What happened between those two years totally rewired my thinking about pricing. And I hope, by sharing my story, that I can rewire your thinking too.

My big epiphany came when I started asking my customers how I was making an impact in their businesses. Their answers made me feel like a fool.

One guy said our strategy sessions had completely changed the direction of their sales and marketing efforts. Later I found out the advice led to $2M in new revenue. Another client said my advice helped cut their sales cycle from 90 days down to 30 with a simple suggestion about their target market. And another client told me I'd saved their company millions of dollars with a positioning exercise during our first month working together.

This was pretty impactful stuff to hear. Yet there I was, billing $250 an hour for "sales coaching" and feeling proud of myself for being so busy. I was busy solving million-dollar problems for hundred-dollar prices, and my clients knew it.

The moment everything shifted

When the reality of my impact set in, I knew my pricing was way too cheap. But raising prices makes anyone nervous, especially a new solopreneur. What if my busy calendar was suddenly filled with availability?

The first time I quoted my new offer, I was on a Zoom call with a healthcare tech CEO. I was about 11 months into solopreneurship, and I’d been practicing saying my new pricing out loud with my wife. I had even posted sticky notes that said "$14.4K" around my office, excited to be pumping myself up for the call. I felt like I really had it in me.

But when the moment came to say the numbers to a real human, who might actually pay me that amount, my voice cracked like a teenager.

### What this exercise asks:
(1) Answer these from the pricing story:
(a) What hourly rate was the writer billing for "sales coaching"?
(b) According to one client, their sales cycle went from how many days down to how many?
(c) What amount was written on the sticky notes around the office?
(2) Translate this sentence from the pricing story into Spanish: "When the reality of my impact set in, I knew my pricing was way too cheap."
You won't need the items that come next.

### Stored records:

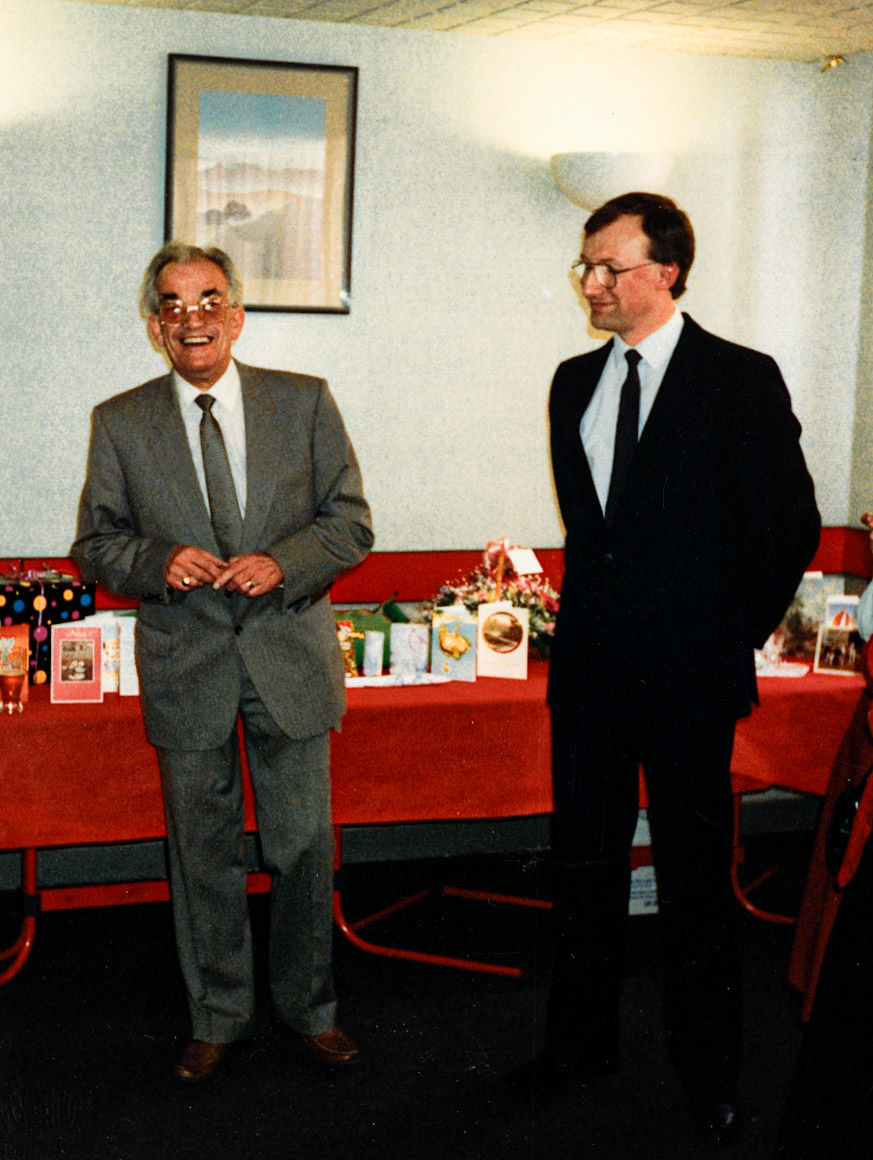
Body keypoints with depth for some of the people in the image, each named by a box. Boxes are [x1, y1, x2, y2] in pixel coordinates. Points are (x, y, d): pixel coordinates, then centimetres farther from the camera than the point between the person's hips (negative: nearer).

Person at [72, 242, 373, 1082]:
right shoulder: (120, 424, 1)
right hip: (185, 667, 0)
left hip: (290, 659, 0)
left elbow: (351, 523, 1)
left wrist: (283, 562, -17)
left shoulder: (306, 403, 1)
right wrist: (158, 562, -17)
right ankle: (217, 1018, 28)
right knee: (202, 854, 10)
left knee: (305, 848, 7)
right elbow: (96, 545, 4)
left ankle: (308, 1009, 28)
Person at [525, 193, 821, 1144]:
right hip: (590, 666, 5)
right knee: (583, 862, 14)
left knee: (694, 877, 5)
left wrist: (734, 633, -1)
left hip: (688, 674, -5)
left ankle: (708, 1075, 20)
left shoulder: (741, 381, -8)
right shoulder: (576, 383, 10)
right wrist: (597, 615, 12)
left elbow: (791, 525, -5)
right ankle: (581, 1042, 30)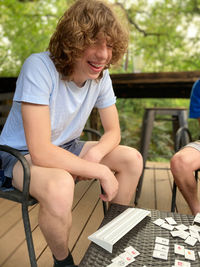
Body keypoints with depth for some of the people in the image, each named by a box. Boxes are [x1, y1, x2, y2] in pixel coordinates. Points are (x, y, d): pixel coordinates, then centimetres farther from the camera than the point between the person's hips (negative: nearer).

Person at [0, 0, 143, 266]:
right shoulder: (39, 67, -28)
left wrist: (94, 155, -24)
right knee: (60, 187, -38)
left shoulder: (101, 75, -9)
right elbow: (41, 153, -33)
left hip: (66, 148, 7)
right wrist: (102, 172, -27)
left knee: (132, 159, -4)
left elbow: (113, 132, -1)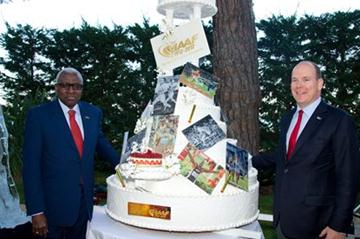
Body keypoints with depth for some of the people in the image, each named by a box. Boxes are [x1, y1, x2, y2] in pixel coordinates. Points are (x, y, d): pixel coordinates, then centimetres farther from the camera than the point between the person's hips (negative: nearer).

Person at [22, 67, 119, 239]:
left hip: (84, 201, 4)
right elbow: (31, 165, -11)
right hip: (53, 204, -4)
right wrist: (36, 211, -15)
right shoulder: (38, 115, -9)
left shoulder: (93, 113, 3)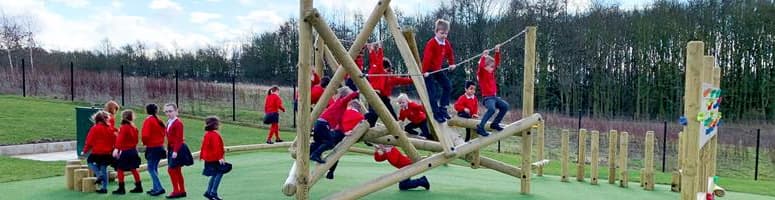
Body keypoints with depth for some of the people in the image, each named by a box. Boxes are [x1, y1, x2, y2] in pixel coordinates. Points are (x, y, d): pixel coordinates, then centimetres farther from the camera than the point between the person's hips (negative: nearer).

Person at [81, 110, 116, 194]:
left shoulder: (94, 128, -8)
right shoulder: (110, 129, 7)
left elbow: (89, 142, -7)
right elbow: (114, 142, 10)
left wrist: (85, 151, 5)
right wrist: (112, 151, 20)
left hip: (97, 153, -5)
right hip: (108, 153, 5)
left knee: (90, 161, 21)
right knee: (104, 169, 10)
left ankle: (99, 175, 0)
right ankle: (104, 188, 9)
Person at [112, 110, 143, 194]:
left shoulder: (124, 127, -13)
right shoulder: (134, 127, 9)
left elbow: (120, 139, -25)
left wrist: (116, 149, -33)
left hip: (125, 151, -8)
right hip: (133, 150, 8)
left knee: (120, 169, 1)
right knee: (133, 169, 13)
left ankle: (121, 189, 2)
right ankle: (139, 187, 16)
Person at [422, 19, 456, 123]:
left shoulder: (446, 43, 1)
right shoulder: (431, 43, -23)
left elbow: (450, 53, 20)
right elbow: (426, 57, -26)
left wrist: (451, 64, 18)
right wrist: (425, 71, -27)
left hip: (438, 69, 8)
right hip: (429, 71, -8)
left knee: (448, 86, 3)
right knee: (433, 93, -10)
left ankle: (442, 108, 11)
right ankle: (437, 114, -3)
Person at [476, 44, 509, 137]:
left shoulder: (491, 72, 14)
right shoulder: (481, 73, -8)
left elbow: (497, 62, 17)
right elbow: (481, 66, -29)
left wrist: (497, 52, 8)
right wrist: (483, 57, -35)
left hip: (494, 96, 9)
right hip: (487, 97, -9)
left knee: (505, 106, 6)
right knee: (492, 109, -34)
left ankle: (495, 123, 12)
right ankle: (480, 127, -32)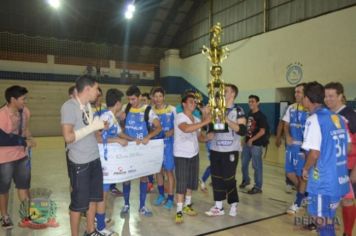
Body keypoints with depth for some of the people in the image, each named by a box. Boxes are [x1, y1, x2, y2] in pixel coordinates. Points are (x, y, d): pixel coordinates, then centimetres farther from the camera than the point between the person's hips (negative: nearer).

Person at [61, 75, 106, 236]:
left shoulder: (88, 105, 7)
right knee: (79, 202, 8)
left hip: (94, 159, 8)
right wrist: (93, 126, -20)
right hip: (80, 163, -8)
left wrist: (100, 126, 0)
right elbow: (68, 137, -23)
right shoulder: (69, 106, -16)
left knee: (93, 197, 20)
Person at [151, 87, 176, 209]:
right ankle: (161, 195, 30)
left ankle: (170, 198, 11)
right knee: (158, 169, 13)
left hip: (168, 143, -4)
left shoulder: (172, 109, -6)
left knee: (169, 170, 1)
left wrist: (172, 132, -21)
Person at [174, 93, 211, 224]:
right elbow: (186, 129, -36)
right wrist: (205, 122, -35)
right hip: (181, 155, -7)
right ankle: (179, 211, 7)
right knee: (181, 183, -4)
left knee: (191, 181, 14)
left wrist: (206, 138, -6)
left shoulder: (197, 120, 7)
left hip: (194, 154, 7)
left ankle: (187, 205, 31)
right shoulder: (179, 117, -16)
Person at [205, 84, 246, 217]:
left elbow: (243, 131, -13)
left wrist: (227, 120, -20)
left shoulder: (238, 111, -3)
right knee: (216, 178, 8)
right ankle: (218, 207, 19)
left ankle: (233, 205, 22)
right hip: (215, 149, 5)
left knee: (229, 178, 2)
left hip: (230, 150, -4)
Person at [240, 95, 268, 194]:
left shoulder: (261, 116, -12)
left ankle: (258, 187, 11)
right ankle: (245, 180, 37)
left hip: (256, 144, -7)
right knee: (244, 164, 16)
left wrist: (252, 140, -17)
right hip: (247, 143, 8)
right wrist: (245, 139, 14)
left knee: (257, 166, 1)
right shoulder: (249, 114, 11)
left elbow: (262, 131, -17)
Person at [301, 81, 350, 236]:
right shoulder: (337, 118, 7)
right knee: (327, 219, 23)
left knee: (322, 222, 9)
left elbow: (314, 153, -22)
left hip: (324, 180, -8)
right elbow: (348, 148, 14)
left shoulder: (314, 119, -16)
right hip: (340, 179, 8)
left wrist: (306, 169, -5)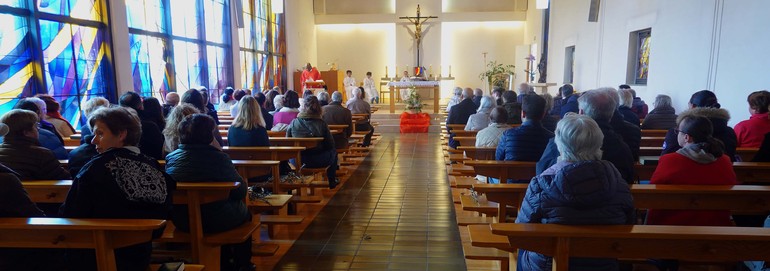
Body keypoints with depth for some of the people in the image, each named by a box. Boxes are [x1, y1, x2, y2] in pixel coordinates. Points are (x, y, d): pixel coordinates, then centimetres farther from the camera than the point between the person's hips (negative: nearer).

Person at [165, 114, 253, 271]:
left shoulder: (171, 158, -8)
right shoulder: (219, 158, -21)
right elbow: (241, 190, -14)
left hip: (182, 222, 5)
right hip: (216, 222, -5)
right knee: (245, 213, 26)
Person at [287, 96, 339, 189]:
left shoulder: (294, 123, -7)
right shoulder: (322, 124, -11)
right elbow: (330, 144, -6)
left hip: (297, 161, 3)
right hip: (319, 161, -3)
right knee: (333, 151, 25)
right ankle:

### Answers to each task:
(1)
(a) $250 an hour
(b) From 90 days down to 30
(c) $14.4K

(2) Cuando asimilé la realidad de mi impacto, supe que mis precios eran demasiado bajos.